There were a lot of great pairings at the G.H. Mumm dinner I went to in Paris the other night but the most intriguing was the dessert which was served with their RSRV Rosé Foujita

The meal which was devised by 3-starred Michelin chef Sato Hideaki of Ta Vie in Hong Kong was primarily focussed around how the texture of a dish can play with champagne but this last pairing was more about sweetness - or rather the lack of it.

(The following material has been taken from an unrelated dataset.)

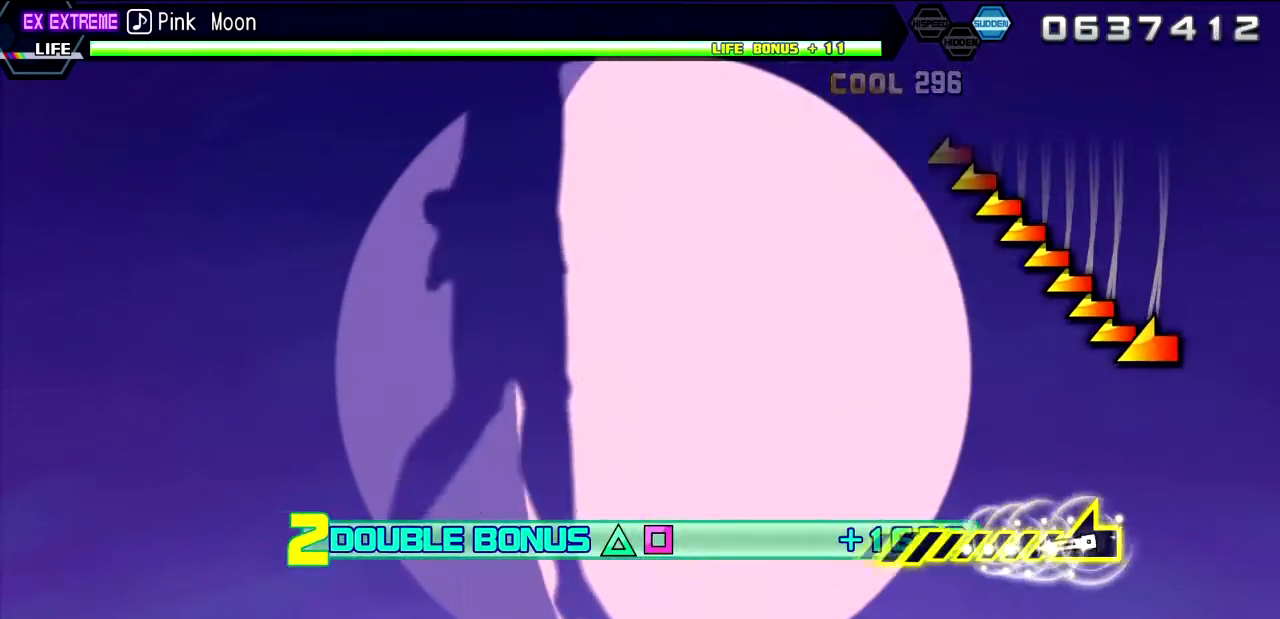
{"buttons": ["L2"], "left_stick": "left", "right_stick": "center", "events": [[233, "left_stick", "left"]]}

The Rosé Foujita has only 6g of residual sugar but because it's fruitier than most rosé champagnes it was not made uncomfortably tart by being paired with a dessert. Not that the dessert was overly sweet, reflecting more the delicate flavour of white peach. But the accompanying champagne mousse and spun sugar casing were ethereally light which made it the perfect partner for a sparkling wine.

If you haven't the skills to make a similar dessert - and let’s face it which of us has - I think the Foujita could also work with pannacotta and a perfectly ripe white peach or nectarine. It’s also recommended as an accompaniment to beef (rare or raw I’d say) or salmon which really makes it very versatile.

You can buy it from The Whisky Exchange for £69.75 - not cheap but good value. Laurent Perrier rosé is £81.25 and Ruinart’s £89.95

I attended the dinner as a guest of G.H. Mumm.